González-Márquez Rita, Schmidt Luca, Schmidt Benjamin M, Berens Philipp, Kobak Dmitry
Hertie Institute for AI in Brain Health, University of Tübingen, Germany.
Tübingen AI Center, Tübingen, Germany.
Patterns (N Y). 2024 Apr 9;5(6):100968. doi: 10.1016/j.patter.2024.100968. eCollection 2024 Jun 14.
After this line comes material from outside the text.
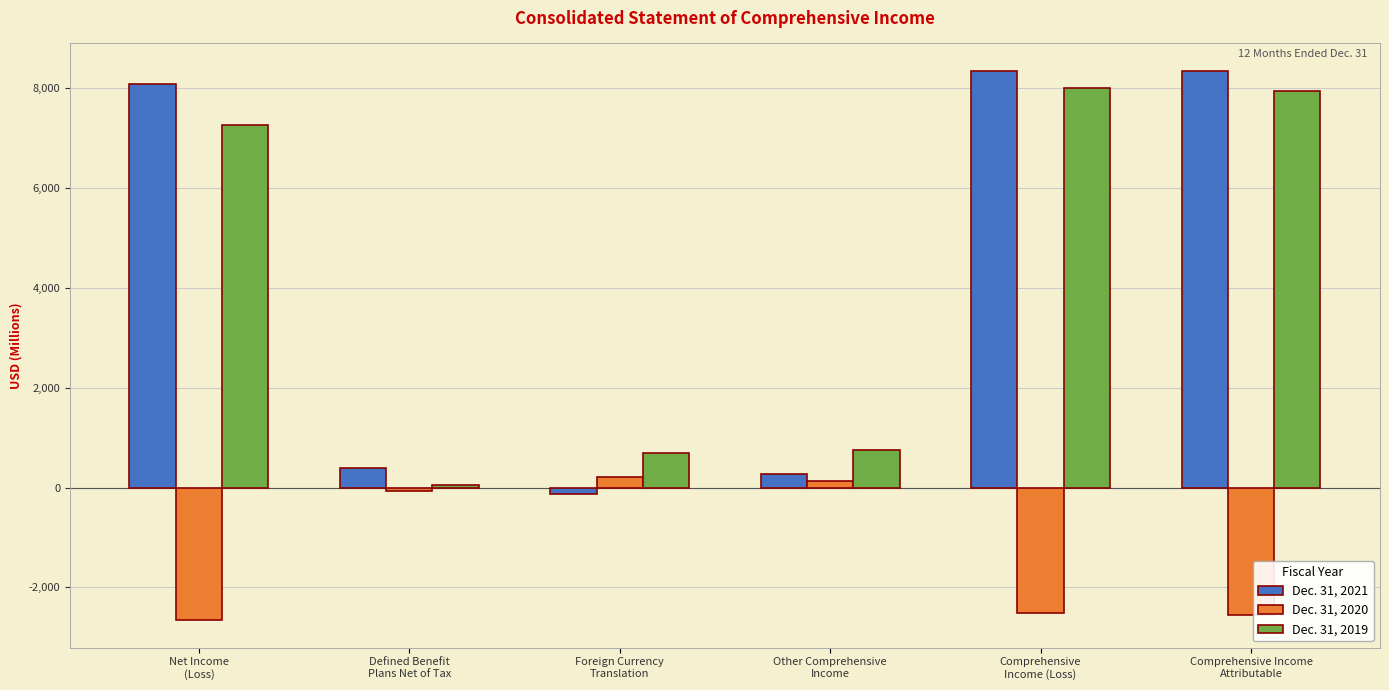

The Dec. 31, 2020 series shows -2655 at Net Income
(Loss). True or false?

True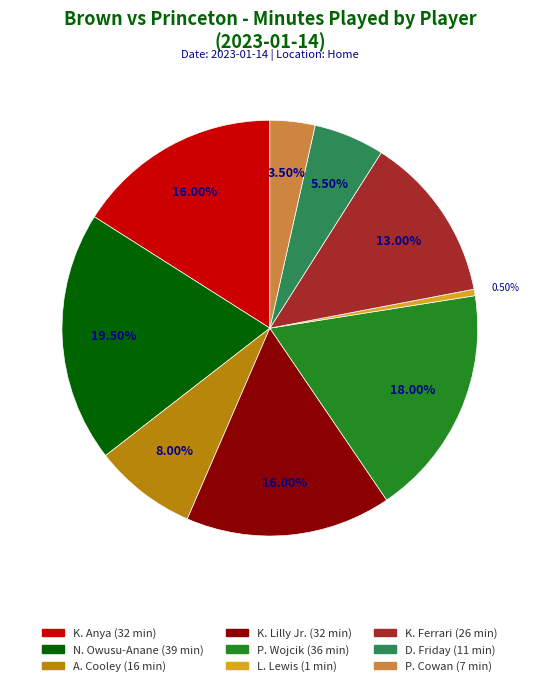

To the nearest percent, what portion does D. Friday represent?

6%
The number of publications in biomedicine and life sciences has grown so much that it is difficult to keep track of new scientific works and to have an overview of the evolution of the field as a whole. Here, we present a two-dimensional (2D) map of the entire corpus of biomedical literature, based on the abstract texts of 21 million English articles from the PubMed database. To embed the abstracts into 2D, we used the large language model PubMedBERT, combined with -SNE tailored to handle samples of this size. We used our map to study the emergence of the COVID-19 literature, the evolution of the neuroscience discipline, the uptake of machine learning, the distribution of gender imbalance in academic authorship, and the distribution of retracted paper mill articles. Furthermore, we present an interactive website that allows easy exploration and will enable further insights and facilitate future research.
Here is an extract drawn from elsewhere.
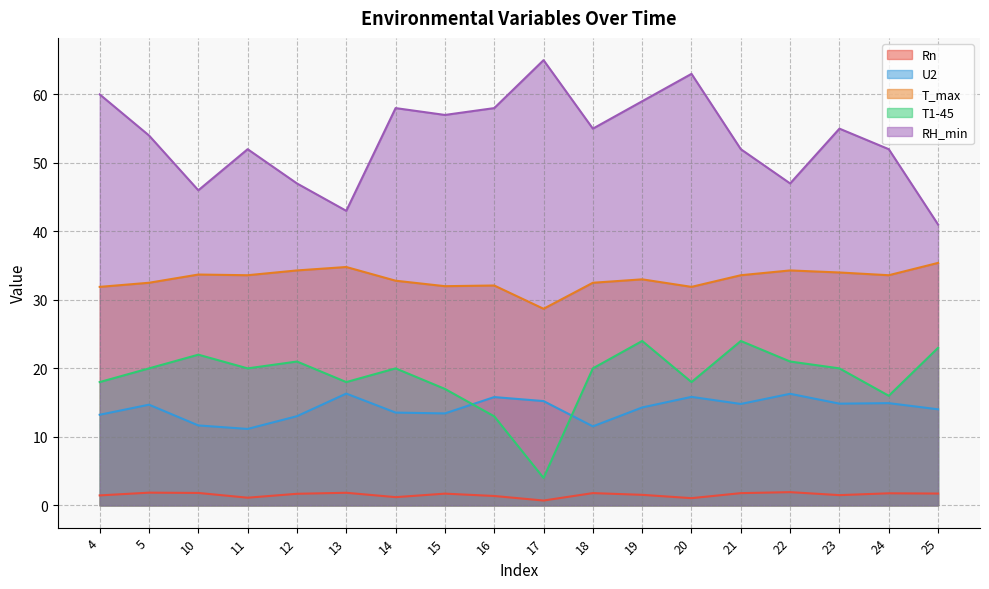

What are all the series names shown in the legend?

Rn, U2, T_max, T1-45, RH_min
生物医学和生命科学领域的出版物数量增长如此之多,以至于很难跟踪新的科学著作并全面了解该领域的整体发展。在此,我们基于来自PubMed数据库的2100万篇英文文章的摘要文本,呈现了生物医学文献全集的二维(2D)地图。为了将摘要嵌入到二维空间中,我们使用了大型语言模型PubMedBERT,并结合了专门用于处理这种规模样本的t-SNE算法。我们利用我们的地图研究了COVID-19文献的出现、神经科学学科的发展、机器学习的应用、学术作者性别失衡的分布以及撤稿的论文工厂文章的分布。此外,我们还提供了一个交互式网站,便于进行探索,并将有助于获得进一步的见解和推动未来的研究。